Posto isto, sem nos arvorarmos em alarmistas e/ou eurocépticos, pois desde a primeira hora sempre fomos e continuaremos a ser seguidores convictos do destino histórico dos Povos – e a Destinação do Povo Português, ou seja o quarto «D», acreditamos ser mesmo este da Comunidade Europeia – compete-nos a todos assumirmos a nossa condição de cidadãos comunitários de pleno direito criando em nós um élan energético para fazermos do nosso quotidiano um laboratório pragmático de renovação permanente no sentido da construção de um futuro melhor para cada um de nós e, quanto possível, do nosso colectivo social.

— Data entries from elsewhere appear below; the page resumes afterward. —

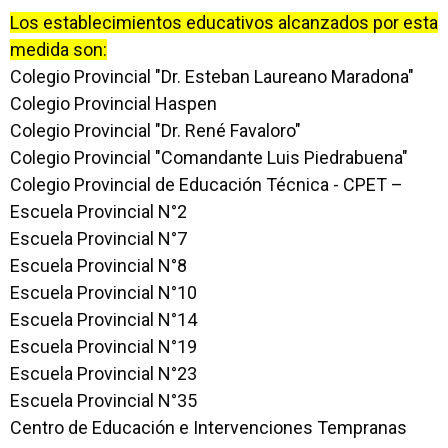
Los establecimientos educativos alcanzados por esta
medida son:
Colegio Provincial "Dr. Esteban Laureano Maradona"
Colegio Provincial Haspen
Colegio Provincial "Dr. René Favaloro"
Colegio Provincial "Comandante Luis Piedrabuena"
Colegio Provincial de Educación Técnica - CPET –
Escuela Provincial N°2
Escuela Provincial N°7
Escuela Provincial N°8
Escuela Provincial N°10
Escuela Provincial N°14
Escuela Provincial N°19
Escuela Provincial N°23
Escuela Provincial N°35
Centro de Educación e Intervenciones Tempranas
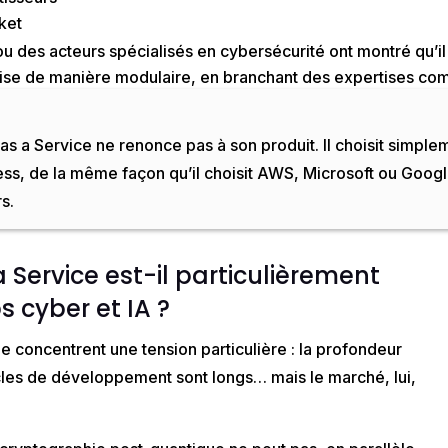
ket
u des acteurs spécialisés en cybersécurité ont montré qu’il
prise de manière modulaire, en branchant des expertises c
as a Service ne renonce pas à son produit. Il choisit simple
ess
, de la même façon qu’il choisit AWS, Microsoft ou Goog
s.
a
Service
est-il particulièrement
s cyber et IA ?
le
concentrent une tension particulière : la profondeur
ycles de développement sont longs… mais le marché, lui,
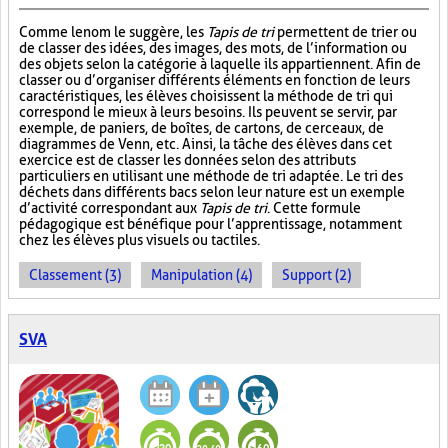
Comme le nom le suggère, les
Tapis de tri
permettent de trier ou
de classer des idées, des images, des mots, de l’information ou
des objets selon la catégorie à laquelle ils appartiennent. Afin de
classer ou d’organiser différents éléments en fonction de leurs
caractéristiques, les élèves choisissent la méthode de tri qui
correspond le mieux à leurs besoins. Ils peuvent se servir, par
exemple, de paniers, de boîtes, de cartons, de cerceaux, de
diagrammes de Venn, etc. Ainsi, la tâche des élèves dans cet
exercice est de classer les données selon des attributs
particuliers en utilisant une méthode de tri adaptée. Le tri des
déchets dans différents bacs selon leur nature est un exemple
d’activité correspondant aux
Tapis de tri
. Cette formule
pédagogique est bénéfique pour l’apprentissage, notamment
chez les élèves plus visuels ou tactiles.
Classement (3)
Manipulation (4)
Support (2)
SVA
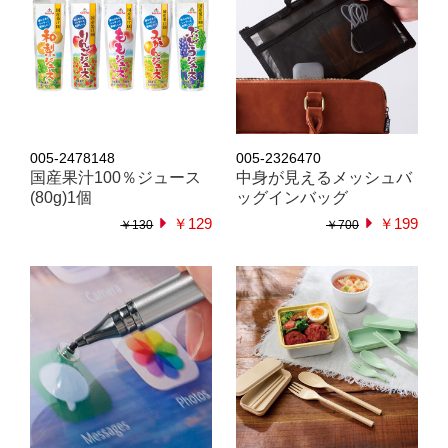
005-2478148
005-2326470
国産果汁100％ジュース
中身が見えるメッシュバ
(80g)1個
ッグインバッグ
￥129
￥199
￥130
￥700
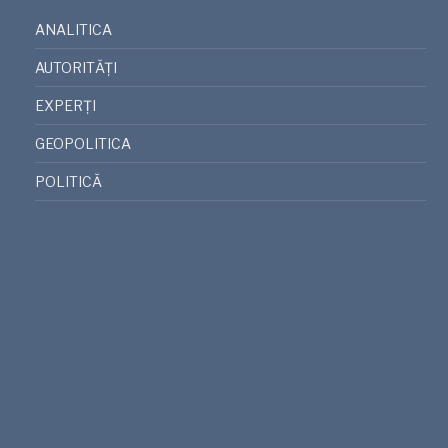
ANALITICA
AUTORITĂȚI
EXPERȚI
GEOPOLITICA
POLITICĂ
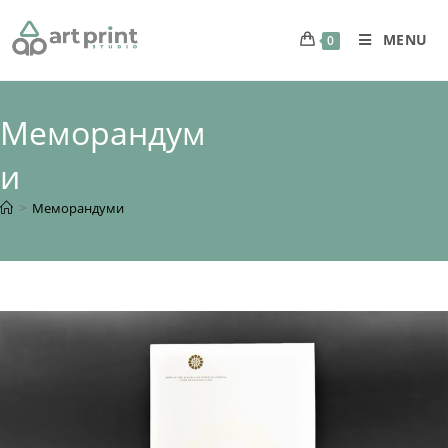
MENU
0
Mеморандум
и
>
Mеморандуми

Desta forma, procuremos confrontar e ultrapassar este já quase crónico pessimismo nacional com atitudes de empenhamento, de criatividade e originalidade, apostando numa maior qualificação e determinação, tendo em conta, nesta dinâmica, uma selectividade de valores condizentes com a « maneira de ser portuguesa » afastando, a cada hora que passa, todo e qualquer complexo de sermos “povo menor” e destinatários das sobras alheias.

Nós acreditamos que fazemos parte daqueles cidadãos nacionais capazes de transformar as realidades mais abjectas e inóquas em iniciativas criadoras de entusiasmo, de esperança e de verdade, tendo como meta imediata a construção de um PORTUGAL MELHOR.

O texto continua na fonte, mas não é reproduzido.